Is Strange World Yet Another Mediocre Disney Effort?

Do you long for the days when Disney made great animated films? I feel like that happened ages ago. Disney’s “Zootopia” and Pixar’s “Coco” are the most recent good animated films. For some time now, it’s been clear that Disney doesn’t care about the story, which is arguably the most crucial part of any of their films.

Jaeger Clade (Dennis Quaid) is the fearless leader of an expedition to discover whether or not there is life beyond the land of Avalonia. Searcher, his less-than-brave son (Jake Gyllenhaal), is with him; Searcher is the one who discovers the energy-producing plant and gives it the name Pando. While Jaeger is eager to press on, Searcher is certain that getting back to their tribe to put this new energy source to use is more pressing. Years later, with the help of Pando, Avalonia has developed into a nascent utopia. In the future, if Searcher doesn’t find a way to stop whatever is infecting and killing the Pando, the Pando might go extinct. To get to the bottom of things, Searcher embarks on a brand-new trip below ground. He is accompanied on his expedition by his family—wife Meridian (Gabrielle Union), son Ethan (Jaboukie Young-White). To stop a catastrophic tragedy from happening, they will have to brave a strange new world.

Even though “Strange World” was more entertaining than “Lightyear,” that’s not saying much. The public trailers gave me a good idea of how difficult it would be to promote this film. This film is no better than the average Disney production. There were maybe 10 individuals who showed out to see “Strange World,” but they weren’t much into it. It’s nice that “Bizarre Universe” takes place in a strange one, but for spectators to stay engaged, it also needs to be set in a beautiful and, more importantly, interesting world. The designs are dull and boring, and everything appears exactly the same. Pinks and oranges, in particular, seem to be quite common. The organisms have the appearance of plasma or squid and are, once again, boring. Splat, a key character, is literally blue slime on legs. Disney gets points from me for not forcing the creature to speak in an irritating celebrity voice and instead letting it converse through pantomime.

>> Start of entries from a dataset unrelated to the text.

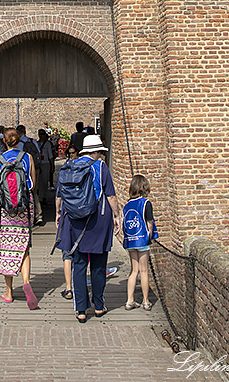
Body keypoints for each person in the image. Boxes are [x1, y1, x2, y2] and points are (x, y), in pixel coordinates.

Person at [55, 134, 120, 323]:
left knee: (79, 265)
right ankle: (99, 306)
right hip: (98, 220)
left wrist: (58, 213)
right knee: (99, 266)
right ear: (97, 151)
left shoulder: (70, 165)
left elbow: (60, 193)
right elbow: (111, 196)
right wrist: (117, 216)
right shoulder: (101, 168)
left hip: (75, 220)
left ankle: (81, 309)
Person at [0, 127, 39, 309]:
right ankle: (26, 281)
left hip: (5, 210)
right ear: (19, 140)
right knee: (24, 246)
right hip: (24, 208)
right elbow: (33, 184)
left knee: (6, 247)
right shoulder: (27, 157)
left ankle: (9, 292)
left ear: (4, 141)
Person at [123, 173, 157, 310]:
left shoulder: (127, 205)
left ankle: (130, 300)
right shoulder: (145, 203)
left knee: (134, 270)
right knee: (144, 270)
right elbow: (149, 223)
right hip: (142, 240)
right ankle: (146, 301)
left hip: (131, 241)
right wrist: (150, 236)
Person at [59, 142, 79, 301]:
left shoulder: (64, 171)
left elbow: (59, 195)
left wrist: (58, 213)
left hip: (68, 213)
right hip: (81, 214)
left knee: (67, 252)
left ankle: (69, 288)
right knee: (78, 251)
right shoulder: (85, 170)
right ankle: (76, 288)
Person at [16, 124, 44, 225]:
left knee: (23, 192)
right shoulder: (32, 141)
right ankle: (38, 214)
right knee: (34, 192)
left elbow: (18, 157)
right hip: (35, 169)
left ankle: (26, 215)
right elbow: (39, 153)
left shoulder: (20, 143)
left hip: (24, 170)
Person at [36, 128, 54, 204]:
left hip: (46, 163)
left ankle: (43, 196)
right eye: (40, 134)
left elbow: (50, 156)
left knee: (45, 181)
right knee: (39, 181)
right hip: (38, 163)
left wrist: (52, 166)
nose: (41, 136)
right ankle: (40, 197)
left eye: (43, 134)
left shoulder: (47, 144)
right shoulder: (36, 143)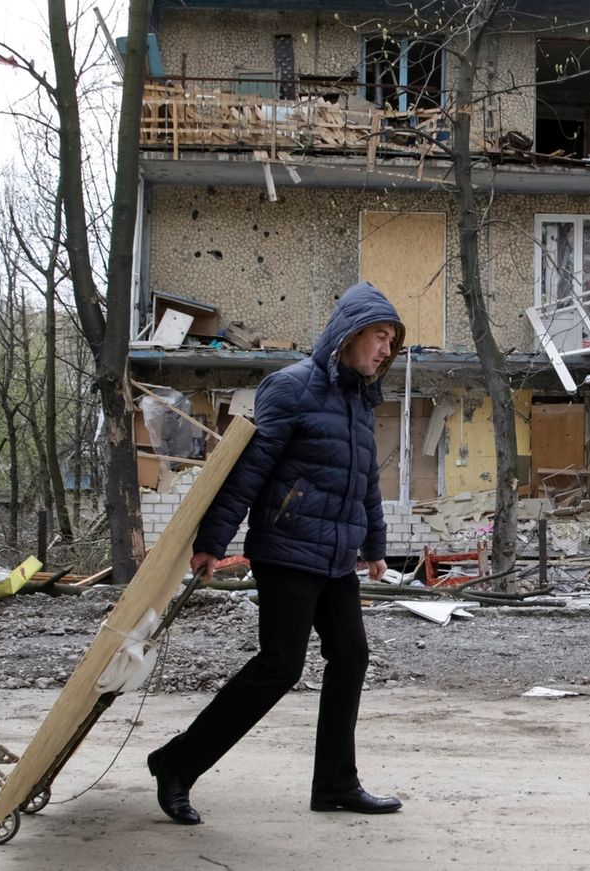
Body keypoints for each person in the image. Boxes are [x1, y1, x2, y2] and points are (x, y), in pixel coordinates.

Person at [147, 281, 405, 824]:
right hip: (286, 549)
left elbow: (365, 484)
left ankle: (335, 783)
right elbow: (249, 471)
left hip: (335, 556)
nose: (386, 350)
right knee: (280, 665)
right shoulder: (291, 387)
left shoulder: (360, 400)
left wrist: (377, 545)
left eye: (391, 341)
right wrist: (213, 541)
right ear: (350, 334)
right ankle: (177, 763)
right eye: (380, 337)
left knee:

The film is dense with symbolic meaning. Both the environment and the relationship between dads and sons are important themes. Both of the film’s fathers have predetermined plans for their sons’ lives. The constant bickering eventually leads to an understanding and appreciation for their sons’ aspirations. Another first for Disney animation in “Strange World” is the presence of an out and proud gay protagonist.

It’s nice to see that Ethan’s sexuality is never a source of tension or anxiety for him, and that he is always supported by his loved ones and the larger community. It’s also worth noting that Ethan’s sexuality isn’t what defines him as a person; rather, it’s his unique identity and aspirations. Unlike some of the other movie characters, Ethan is not flawless. Despite his setbacks, he always tries again. Furthermore, this makes Ethan the most likeable character in the film as he will be able to connect with the largest audience.

The messages of tolerance and environmental protection in “Strange World” are well-executed, but the plot must always come first. Disney’s primary focus should be on telling engaging stories. Disney should wait until the end of the film to inject any political or social commentary, but should never preach to the viewer. In the end, the audience must feel satisfied. We can only hope that in the future, Disney will begin to entertain us more.

Do let me know in the comments section below, your comments on the movie “Strange World”. 

Diksha Dutt is a coder, blogger, and teacher. Apart from blogging, she is an avid reader and a travel enthusiast. Thanks for stopping by and getting to know her.